DATA Event 36.0

Location:
The Irish Museum of Contemporary Art, Lad Lane (Off Baggot Street), Dublin 2 (see map below).

Presenters:
Jonah Brucker-Cohen (USA)
Jonah Brucker-Cohen, Ph.D., is an award winning researcher, artist, and writer. He is an Associate Professor in the Department of Journalism and Media Studies at Lehman College / CUNY in the Bronx. He received his Ph.D. in the Disruptive Design Team of the Electronic and Electrical Engineering Department of Trinity College Dublin. His work focuses on the theme of “Deconstructing Networks” and includes over 100 creative projects that critically challenge and subvert accepted perceptions of network interaction and experience. His artwork has been exhibited and showcased at venues such as SFMOMA, Canadian Museum of Contemporary Art, MOMA, ICA London, Whitney Museum of American Art, Palais du Tokyo, Tate Modern, Ars Electronica, Transmediale, and more. His projects, “Bumplist” and “America’s Got No Talent” are included in the permanent collection of the Whitney Museum of American Art. His writing has appeared in publications such as WIRED, Make, Gizmodo, Neural and more. His hardware hacking Scrapyard Challenge workshops have been held in over 15 countries in Europe, South America, North America, Asia, and Australia since 2003.

katherine moriwaki (USA)
Katherine Moriwaki is an artist and researcher and Associate Professor at Parsons School of Design / MFA Design and Technology investigating clothing and accessories as the active conduit through which people create network relationships in public space. After receiving her Masters degree from the Interactive Telecommunications Program at New York University’s Tisch School of the Arts, Katherine co-developed and taught the ground-breaking collaboration studio “Fashionable Technology” at Parson’s School of Design. Currently a Ph.D. Candidate in the Networks and Telecommunications Research Group at Trinity College Dublin, her work has appeared in IEEE Spectrum Magazine, and numerous festivals and conferences including numer.02 at Centre Georges Pompidou (02), Break 2.2 (03), Ubicomp (03,04), eculture fair (03), Transmediale (04), CHI (04), ISEA (04), and Ars Electronica (04). She is a 2004 recipient of the Araneum Prize from the Spanish Ministry for Science and Technology and Fundacion ARCO. for a impression see: kakirine.com.

Gijs Gieskes (NL)
Reappropriating tools for new purposes, making inventive hardware projects, such as his Feedback video log, Strobo VJ machine or PCB hand painted circuit board.

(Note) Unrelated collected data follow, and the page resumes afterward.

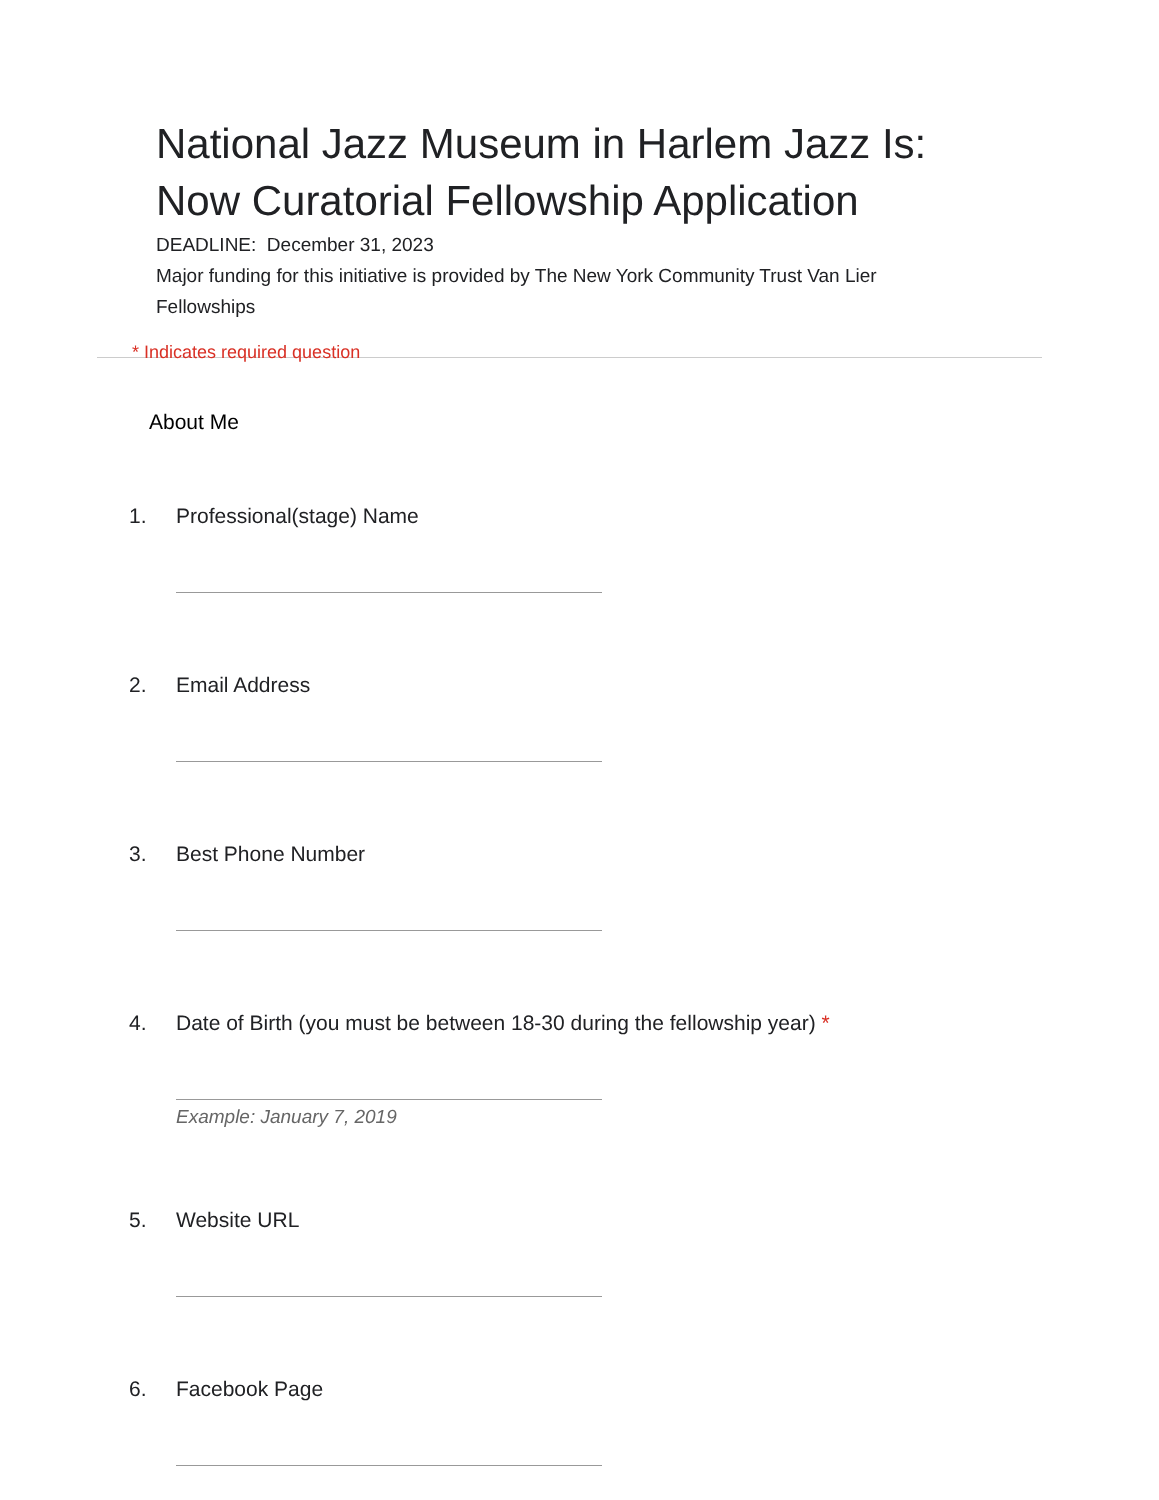National Jazz Museum in Harlem Jazz Is: Now Curatorial Fellowship Application
DEADLINE: December 31, 2023
Major funding for this initiative is provided by The New York Community Trust Van Lier Fellowships
* Indicates required question
About Me
1. Professional(stage) Name
2. Email Address
3. Best Phone Number
4. Date of Birth (you must be between 18-30 during the fellowship year) *
Example: January 7, 2019
5. Website URL
6. Facebook Page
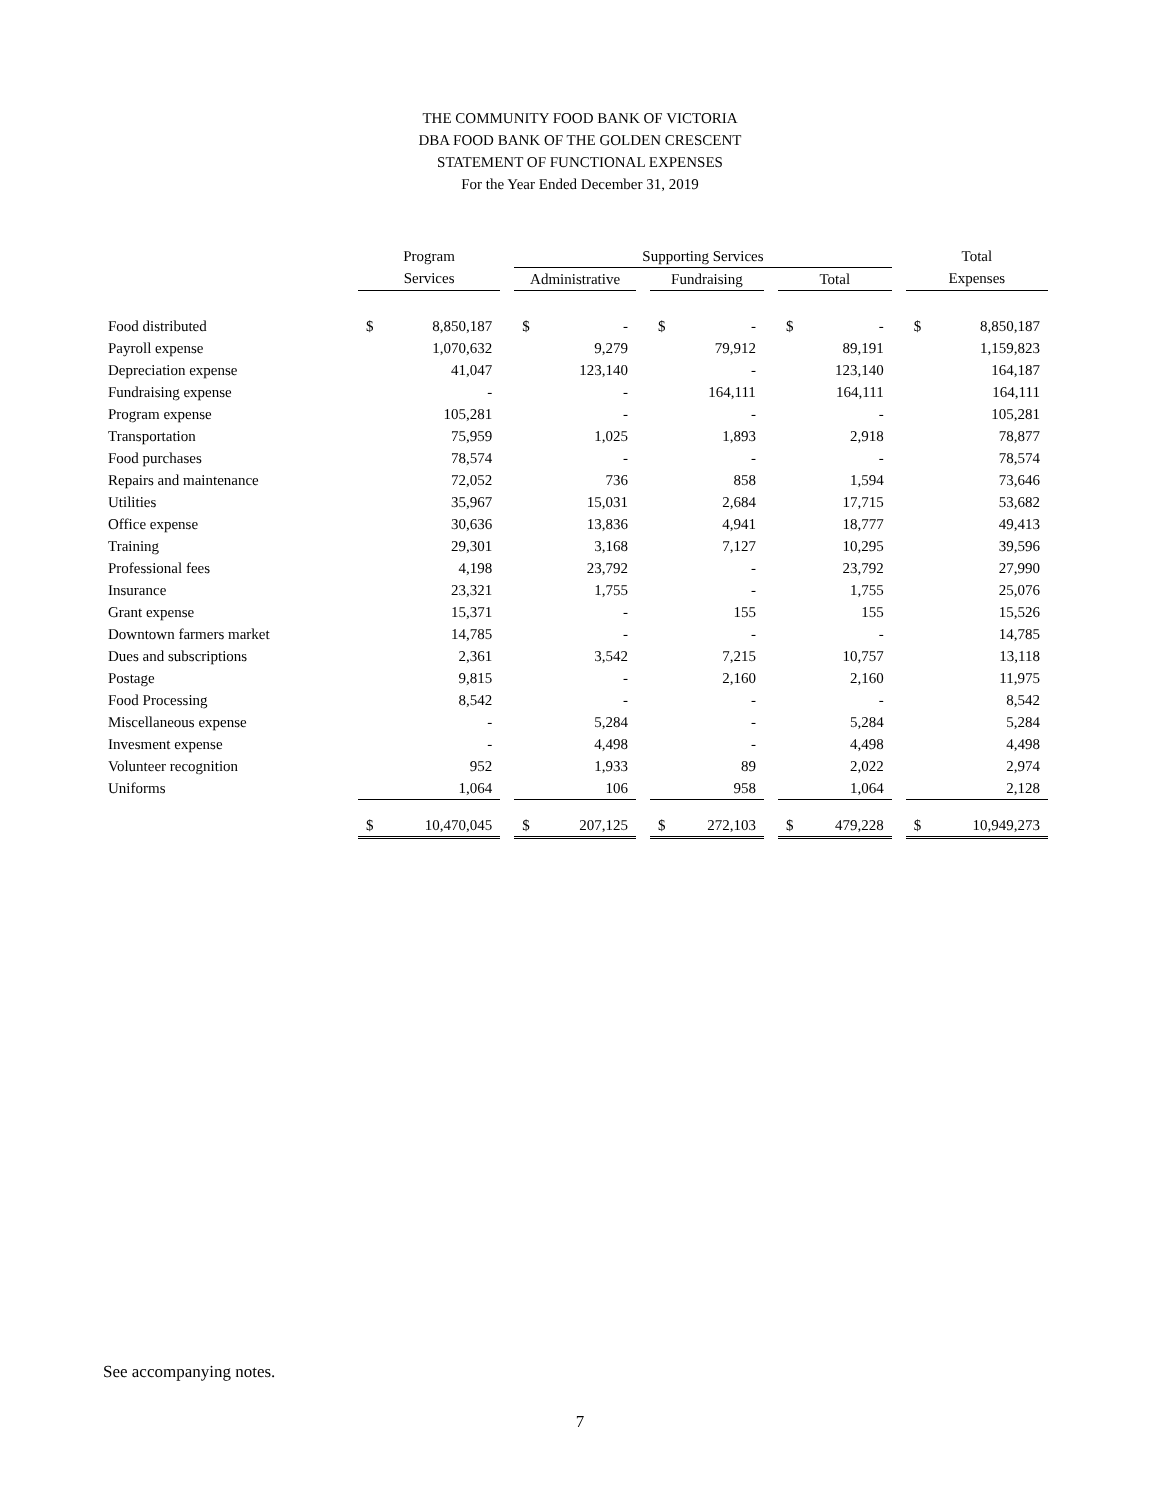THE COMMUNITY FOOD BANK OF VICTORIA
DBA FOOD BANK OF THE GOLDEN CRESCENT
STATEMENT OF FUNCTIONAL EXPENSES
For the Year Ended December 31, 2019
| | Program | | | Supporting Services | | | | | | | | | Total | |
| --- | --- | --- | --- | --- | --- | --- | --- | --- | --- | --- | --- | --- | --- | --- |
| | Services | | | Administrative | | | Fundraising | | | Total | | | Expenses | |
| Food distributed | $ | 8,850,187 | | $ | - | | $ | - | | $ | - | | $ | 8,850,187 |
| Payroll expense | | 1,070,632 | | | 9,279 | | | 79,912 | | | 89,191 | | | 1,159,823 |
| Depreciation expense | | 41,047 | | | 123,140 | | | - | | | 123,140 | | | 164,187 |
| Fundraising expense | | - | | | - | | | 164,111 | | | 164,111 | | | 164,111 |
| Program expense | | 105,281 | | | - | | | - | | | - | | | 105,281 |
| Transportation | | 75,959 | | | 1,025 | | | 1,893 | | | 2,918 | | | 78,877 |
| Food purchases | | 78,574 | | | - | | | - | | | - | | | 78,574 |
| Repairs and maintenance | | 72,052 | | | 736 | | | 858 | | | 1,594 | | | 73,646 |
| Utilities | | 35,967 | | | 15,031 | | | 2,684 | | | 17,715 | | | 53,682 |
| Office expense | | 30,636 | | | 13,836 | | | 4,941 | | | 18,777 | | | 49,413 |
| Training | | 29,301 | | | 3,168 | | | 7,127 | | | 10,295 | | | 39,596 |
| Professional fees | | 4,198 | | | 23,792 | | | - | | | 23,792 | | | 27,990 |
| Insurance | | 23,321 | | | 1,755 | | | - | | | 1,755 | | | 25,076 |
| Grant expense | | 15,371 | | | - | | | 155 | | | 155 | | | 15,526 |
| Downtown farmers market | | 14,785 | | | - | | | - | | | - | | | 14,785 |
| Dues and subscriptions | | 2,361 | | | 3,542 | | | 7,215 | | | 10,757 | | | 13,118 |
| Postage | | 9,815 | | | - | | | 2,160 | | | 2,160 | | | 11,975 |
| Food Processing | | 8,542 | | | - | | | - | | | - | | | 8,542 |
| Miscellaneous expense | | - | | | 5,284 | | | - | | | 5,284 | | | 5,284 |
| Invesment expense | | - | | | 4,498 | | | - | | | 4,498 | | | 4,498 |
| Volunteer recognition | | 952 | | | 1,933 | | | 89 | | | 2,022 | | | 2,974 |
| Uniforms | | 1,064 | | | 106 | | | 958 | | | 1,064 | | | 2,128 |
| | $ | 10,470,045 | | $ | 207,125 | | $ | 272,103 | | $ | 479,228 | | $ | 10,949,273 |
See accompanying notes.
7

Artists and makers are re-inventing the design and function of ubiquitous consumer electronics devices by creating hybrid systems and artifacts with extended uses.

Educated as an industrial designer, he now casts Gameboy Bricks in concrete to build a garden path or a spinning photoelectronic acid machine. Gieskes’ work and live performances are a fantastic example of where hardware hacking can take you.